Task instructions |
Where the listing below reaches the line containing "right, bottom; pixels)", start writing out lines exactly, and stop once the line containing "- Finding: mass, shape" has been written.

Data records |
——

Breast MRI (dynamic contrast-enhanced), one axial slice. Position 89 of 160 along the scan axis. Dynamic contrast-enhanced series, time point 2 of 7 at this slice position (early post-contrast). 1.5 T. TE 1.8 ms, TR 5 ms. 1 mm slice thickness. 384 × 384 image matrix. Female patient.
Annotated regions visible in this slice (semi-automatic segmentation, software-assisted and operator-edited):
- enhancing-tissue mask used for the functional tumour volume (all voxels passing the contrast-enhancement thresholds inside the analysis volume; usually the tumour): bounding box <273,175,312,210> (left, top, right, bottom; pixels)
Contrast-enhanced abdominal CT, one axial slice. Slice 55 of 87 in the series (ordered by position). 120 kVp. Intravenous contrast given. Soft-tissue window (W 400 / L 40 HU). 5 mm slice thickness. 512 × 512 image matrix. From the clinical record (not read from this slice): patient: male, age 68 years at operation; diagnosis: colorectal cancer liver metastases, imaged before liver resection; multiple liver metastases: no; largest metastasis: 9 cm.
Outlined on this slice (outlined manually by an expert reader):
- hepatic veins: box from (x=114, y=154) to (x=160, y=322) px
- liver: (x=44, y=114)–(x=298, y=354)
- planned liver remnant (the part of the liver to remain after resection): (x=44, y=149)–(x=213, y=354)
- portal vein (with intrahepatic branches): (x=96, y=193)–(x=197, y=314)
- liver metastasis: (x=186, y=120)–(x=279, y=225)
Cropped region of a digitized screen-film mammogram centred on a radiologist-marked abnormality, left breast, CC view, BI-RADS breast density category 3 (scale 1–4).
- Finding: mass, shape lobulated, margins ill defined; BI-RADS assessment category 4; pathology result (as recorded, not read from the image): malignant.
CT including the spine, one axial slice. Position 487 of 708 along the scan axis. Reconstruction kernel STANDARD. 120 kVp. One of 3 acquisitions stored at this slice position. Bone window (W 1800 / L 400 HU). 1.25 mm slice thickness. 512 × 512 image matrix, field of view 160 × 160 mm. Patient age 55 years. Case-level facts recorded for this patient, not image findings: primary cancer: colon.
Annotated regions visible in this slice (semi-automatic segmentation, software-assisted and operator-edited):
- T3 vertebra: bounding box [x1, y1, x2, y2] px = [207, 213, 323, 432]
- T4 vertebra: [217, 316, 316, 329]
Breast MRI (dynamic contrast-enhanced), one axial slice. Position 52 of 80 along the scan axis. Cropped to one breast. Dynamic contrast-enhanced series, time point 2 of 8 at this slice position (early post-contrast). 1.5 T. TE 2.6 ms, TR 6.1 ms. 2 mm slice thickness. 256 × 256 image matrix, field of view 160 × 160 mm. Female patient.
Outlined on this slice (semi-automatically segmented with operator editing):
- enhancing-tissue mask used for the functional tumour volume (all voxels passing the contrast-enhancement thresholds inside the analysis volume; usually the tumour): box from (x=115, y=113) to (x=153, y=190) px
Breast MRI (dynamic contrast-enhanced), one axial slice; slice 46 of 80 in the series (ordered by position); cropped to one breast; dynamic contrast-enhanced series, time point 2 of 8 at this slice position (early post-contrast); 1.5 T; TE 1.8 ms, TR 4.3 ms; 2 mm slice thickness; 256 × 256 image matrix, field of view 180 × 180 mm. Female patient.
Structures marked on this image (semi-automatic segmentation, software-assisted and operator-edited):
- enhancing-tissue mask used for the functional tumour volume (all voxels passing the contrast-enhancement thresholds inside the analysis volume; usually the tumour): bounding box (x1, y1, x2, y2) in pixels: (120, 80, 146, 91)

——

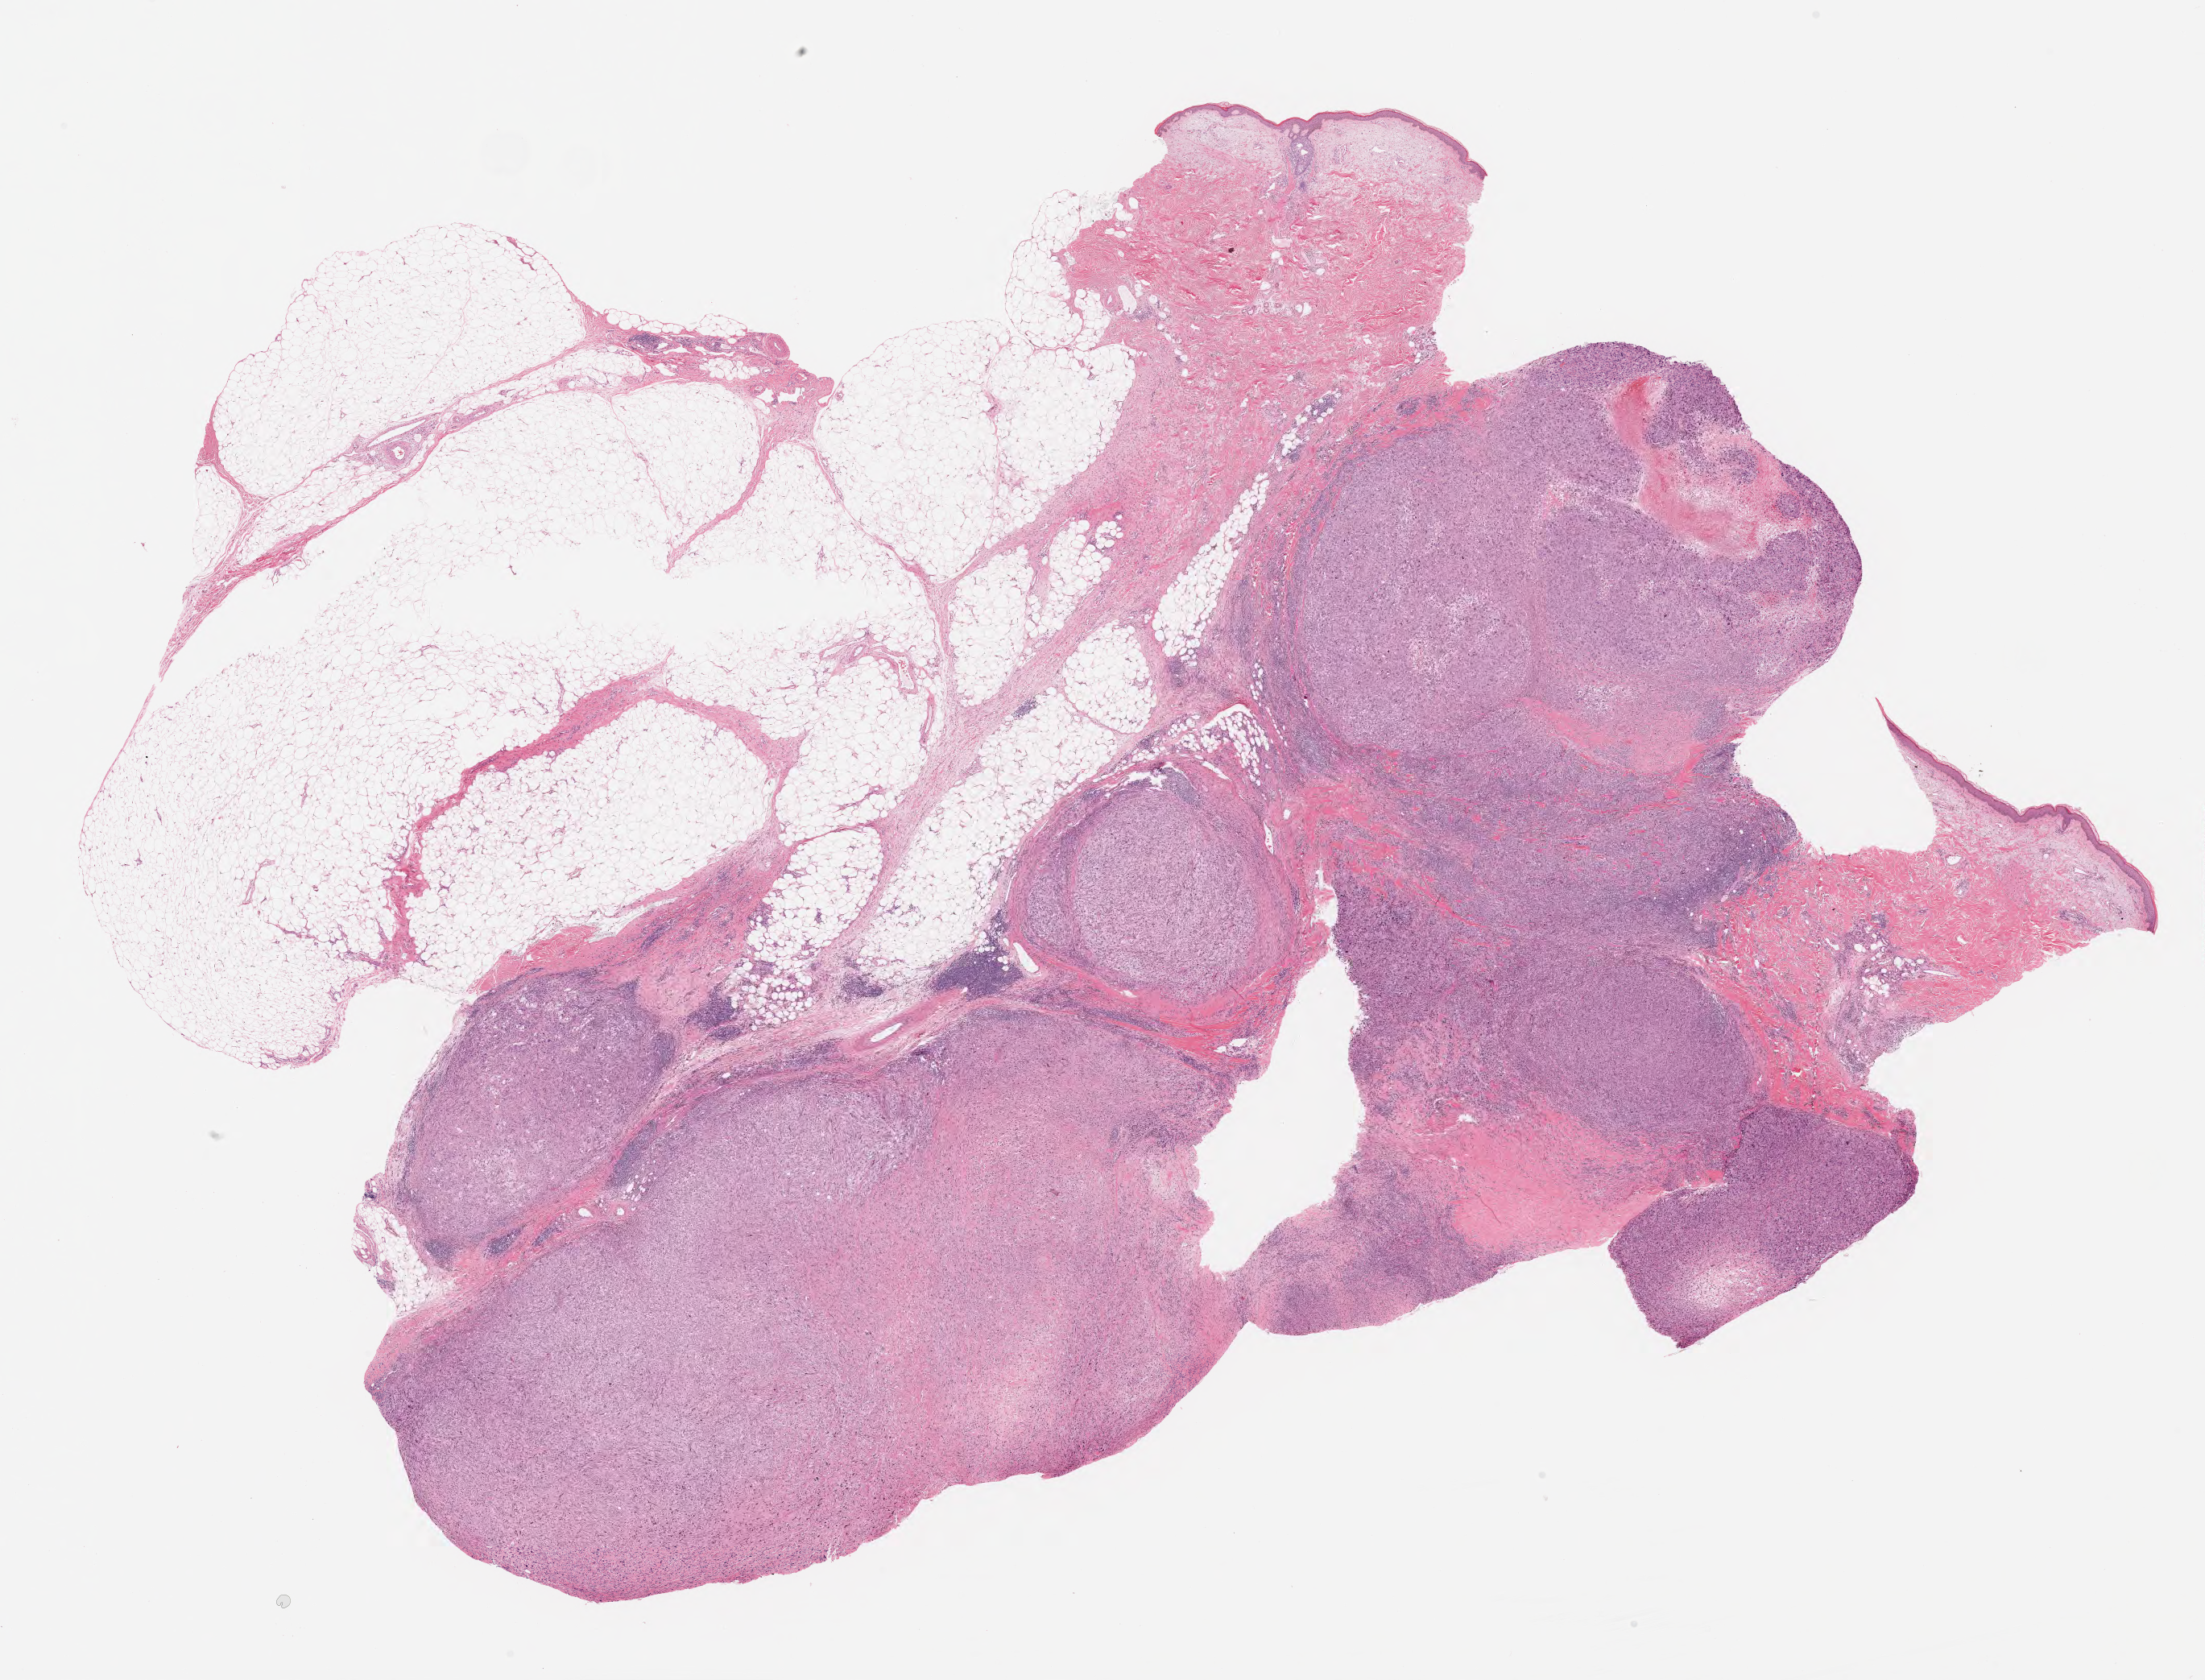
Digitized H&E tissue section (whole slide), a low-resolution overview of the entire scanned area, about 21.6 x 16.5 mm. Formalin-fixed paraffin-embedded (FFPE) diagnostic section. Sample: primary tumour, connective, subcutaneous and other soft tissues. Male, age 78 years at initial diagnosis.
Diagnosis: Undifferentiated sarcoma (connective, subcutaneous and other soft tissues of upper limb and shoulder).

——

Exercise response |
- enhancing-tissue mask used for the functional tumour volume (all voxels passing the contrast-enhancement thresholds inside the analysis volume; usually the tumour): bounding box <273,175,312,210> (left, top, right, bottom; pixels)
Contrast-enhanced abdominal CT, one axial slice. Slice 55 of 87 in the series (ordered by position). 120 kVp. Intravenous contrast given. Soft-tissue window (W 400 / L 40 HU). 5 mm slice thickness. 512 × 512 image matrix. From the clinical record (not read from this slice): patient: male, age 68 years at operation; diagnosis: colorectal cancer liver metastases, imaged before liver resection; multiple liver metastases: no; largest metastasis: 9 cm.
Outlined on this slice (outlined manually by an expert reader):
- hepatic veins: box from (x=114, y=154) to (x=160, y=322) px
- liver: (x=44, y=114)–(x=298, y=354)
- planned liver remnant (the part of the liver to remain after resection): (x=44, y=149)–(x=213, y=354)
- portal vein (with intrahepatic branches): (x=96, y=193)–(x=197, y=314)
- liver metastasis: (x=186, y=120)–(x=279, y=225)
Cropped region of a digitized screen-film mammogram centred on a radiologist-marked abnormality, left breast, CC view, BI-RADS breast density category 3 (scale 1–4).
- Finding: mass, shape lobulated, margins ill defined; BI-RADS assessment category 4; pathology result (as recorded, not read from the image): malignant.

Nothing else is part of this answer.